My Experience

by wezz 33 Replies latest jw experiences

  • Quandry
    Quandry

    Welcome, wezz.

    So sorry that you are now in this difficult situation.

    Yes, she originally came to you when you were not a JW. This was disobedience on her part. She looked outside the organization, despite all the clear stated mandates from the "faithful and discreet slave." She was considered "touching something unclean," etc. Her actions spoke for her in saying that she was willing to go against the holy spirit directed words of the WTS and words from the Bible itself in "not mixing in company" with an unbeliever. She was Dinah "going out into the land." How does she now "get on a high horse" because you are say words contrary to the WTS? Hypocritical, isn't it?

    It would be interesting if you asked her all these questions. I'd sure like to know what her response is.

    Also, let her know that you'll not be a "spiritual danger" to her; she can go to the KHall if she chooses. That way she has no WT grounds for divorce. Also, please speak kindly and patiently-in response to her-don't go in defensively- as you visit her and your child. Also, don't go empty-handed. Go with money and gifts for her, your daughter, and your unborn son.

    Hoping the best for you.

  • yourmomma
    yourmomma

    from all the experiences i read on this site and others, if a wife wants to leave her husband because he turned apostate, the elders will look the other way. its like the best kept secret of the org, you can leave your husband and remarry if they turn apostate. it might not be written down, but you see people time and again posting here about their mates leaving, even sometimes being encouraged to leave by the elders and then remarrying another jw.

  • OnTheWayOut
    OnTheWayOut

    So sorry to hear your sad story, Wezz. Many of us have some tragic stories of loved ones, while different, that still give us common bonds.

    You will find shoulders to cry on and stories that will boil your blood here. But I hope you find some comfort as well.

    Your child is still young and another one is on the way and "Jehovah hates a divorcing." Maybe there's still a chance you can get back together, maybe there's not. Decide these things for yourself and be careful about even "our" advice on such matters. For instance, if my JW wife were to turn me in to the elders, I would not forgive that and would seek a divorce. But that's me. I have no children and you will soon have two babies, so you might want to do things differently.

    I would recommend, if you think you want to get back together and there might be a chance, that you follow the traditional path of most separated people with young children- Go to a professional marriage counselor with your wife. Consider keeping your feelings about JW's out of your marriage and be disfellowshipped/disassociated if necessary, but be there for your kids.

  • NVR2L8
    NVR2L8

    Wezz, I am so sorry...I agree with OTWO and you should seek professional help...The congregation will offer help but you well know who's side they will take...your wife will be getting a lot of support...they will put ideas in her head and impute you with bad motives for converting into the "truth" in the first place. They will try to find faults in you as the reason you are leaving the congregation. You will be better off if you use an unpartial mediator...not a "spiritually qualified" elder...Be patient with your wife and tell her that your love for her is unconditional - regardless of being a JW or not.

  • wannabefree
    wannabefree

    Welcome.

    I let it all out to my wife too when I discovered the truth about The Truth (two years ago) ... I think she was on the phone to an elder within the hour. I met with the elder alone and told him my wife was emotional and overreacting and that I was just doing research that disturbed me and who else was I to talk to if not my wife?

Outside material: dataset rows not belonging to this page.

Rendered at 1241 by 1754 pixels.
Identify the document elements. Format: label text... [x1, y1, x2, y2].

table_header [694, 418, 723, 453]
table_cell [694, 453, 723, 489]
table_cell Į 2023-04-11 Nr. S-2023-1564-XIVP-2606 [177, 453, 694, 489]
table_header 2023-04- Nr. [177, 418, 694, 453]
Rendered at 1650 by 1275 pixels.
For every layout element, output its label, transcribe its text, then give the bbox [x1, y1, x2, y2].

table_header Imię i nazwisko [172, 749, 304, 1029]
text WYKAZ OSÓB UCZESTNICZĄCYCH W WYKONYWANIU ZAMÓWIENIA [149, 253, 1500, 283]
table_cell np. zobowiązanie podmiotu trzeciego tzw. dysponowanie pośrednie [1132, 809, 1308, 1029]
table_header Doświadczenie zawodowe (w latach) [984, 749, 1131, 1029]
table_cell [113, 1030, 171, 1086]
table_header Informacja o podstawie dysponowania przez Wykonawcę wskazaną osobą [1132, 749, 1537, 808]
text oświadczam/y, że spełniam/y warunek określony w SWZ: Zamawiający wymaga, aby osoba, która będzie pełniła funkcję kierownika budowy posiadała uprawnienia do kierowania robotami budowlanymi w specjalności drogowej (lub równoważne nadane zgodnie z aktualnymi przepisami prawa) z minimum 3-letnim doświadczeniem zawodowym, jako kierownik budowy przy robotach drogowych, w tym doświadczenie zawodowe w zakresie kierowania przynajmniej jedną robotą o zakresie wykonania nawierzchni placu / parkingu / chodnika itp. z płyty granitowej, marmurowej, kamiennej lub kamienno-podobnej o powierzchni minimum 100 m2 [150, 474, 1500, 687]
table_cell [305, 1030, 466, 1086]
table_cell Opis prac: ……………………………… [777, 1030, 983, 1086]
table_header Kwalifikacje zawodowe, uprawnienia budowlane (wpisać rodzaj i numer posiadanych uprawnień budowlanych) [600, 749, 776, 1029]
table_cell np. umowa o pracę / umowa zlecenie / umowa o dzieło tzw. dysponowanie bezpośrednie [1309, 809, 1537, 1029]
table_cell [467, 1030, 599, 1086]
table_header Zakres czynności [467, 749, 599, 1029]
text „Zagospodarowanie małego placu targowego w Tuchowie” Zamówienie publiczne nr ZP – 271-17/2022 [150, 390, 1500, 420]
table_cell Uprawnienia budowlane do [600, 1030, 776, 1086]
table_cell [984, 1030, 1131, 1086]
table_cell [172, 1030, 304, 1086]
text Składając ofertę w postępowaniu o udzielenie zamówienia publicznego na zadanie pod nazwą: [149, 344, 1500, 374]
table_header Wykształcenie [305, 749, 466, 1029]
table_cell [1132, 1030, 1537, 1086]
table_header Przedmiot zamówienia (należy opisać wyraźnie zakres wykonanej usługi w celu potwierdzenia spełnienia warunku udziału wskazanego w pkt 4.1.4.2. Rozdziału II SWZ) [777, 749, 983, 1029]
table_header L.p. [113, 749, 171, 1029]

    It may call for some reverse Theocratice Warfare Strategy if you want to try and save your marriage.

  • Mickey mouse
    Mickey mouse

    Welcome to the site. I'm really sorry to read what you're going through. Your wife will likely be getting all sorts of 'told you so' rebukes from relatives as this is quite common with people who convert for a partner. I'm sending you a PM too, click the little envelope top right ^

  • PaintedToeNail
    PaintedToeNail

    wezz, welcome! So sorry to here that thus far you've lost your family. I hope that you are able to get them back soon. We all feel for you!

  • outsmartthesystem
    outsmartthesystem

    My heart goes out to you. I am in a similar situation only my wife hasn't turned me in. She won't......for a while anyway. My children are still very young. When they are old enough listen to sound reasoning and take it to heart.....it will only be a matter of time before they begin to echo some of my sentiments. THAT is when I fear my wife will turn to teh elders and the beginning of the end for us a family.

  • yesidid
    yesidid

    I am so sorry this is happening to you. You must be in a state of total shock.

    Although I am a "born in" and thought I knew the cult thinking, it just never occured

    to me that a Witness would leave their mate within 24 hours of finding out that said mate

    was questioning the GB. That is really extreme.

    Had you been having marriage problems? If so can they be sorted out? I am just so sad for you.

    Take care.

    y

  • Londo111
    Londo111

    I am really sorry!

    Perhaps if you tell her you still love her and there are no scriptural grounds for her leaving. Perhaps you can quote the 2009 Awake that says, "No one should be forced to worship in a way that he finds unacceptable or be made to choose between his beliefs and his family.”